Task item → Arrange every line of text read from these rows as a JSON list of strings, one string per line, with blank lines and the pictures left out.

Supplied material →

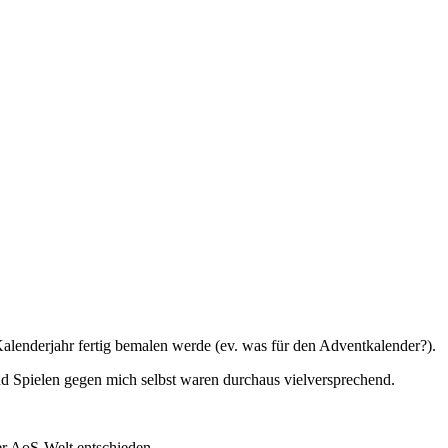
Kalenderjahr fertig bemalen werde (ev. was für den Adventkalender?).
 und Spielen gegen mich selbst waren durchaus vielversprechend.
er AoS-Welt entschieden.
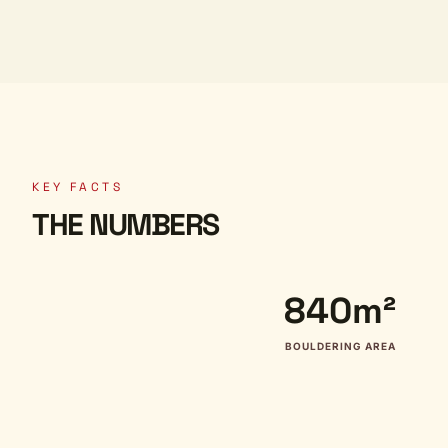
KEY FACTS
THE NUMBERS
840m²
BOULDERING AREA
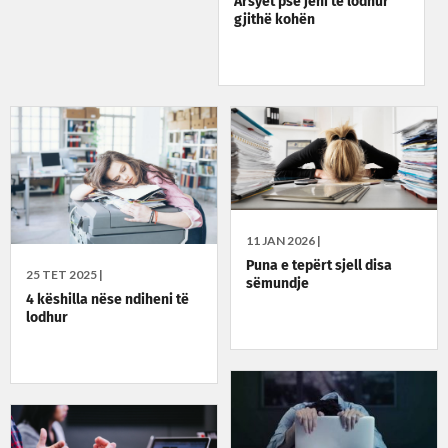
Arsyet pse jeni të lodhur
gjithë kohën
11 JAN 2026 |
Puna e tepërt sjell disa
25 TET 2025 |
sëmundje
4 këshilla nëse ndiheni të
lodhur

Result of the exercise →
[
  "Kalenderjahr fertig bemalen werde (ev. was für den Adventkalender?).",
  " und Spielen gegen mich selbst waren durchaus vielversprechend.",
  "er AoS-Welt entschieden.",
  "KEY FACTS",
  "THE NUMBERS",
  "840m²",
  "BOULDERING AREA",
  "Arsyet pse jeni të lodhur",
  "gjithë kohën",
  "11 JAN 2026 |",
  "Puna e tepërt sjell disa",
  "25 TET 2025 |",
  "sëmundje",
  "4 këshilla nëse ndiheni të",
  "lodhur"
]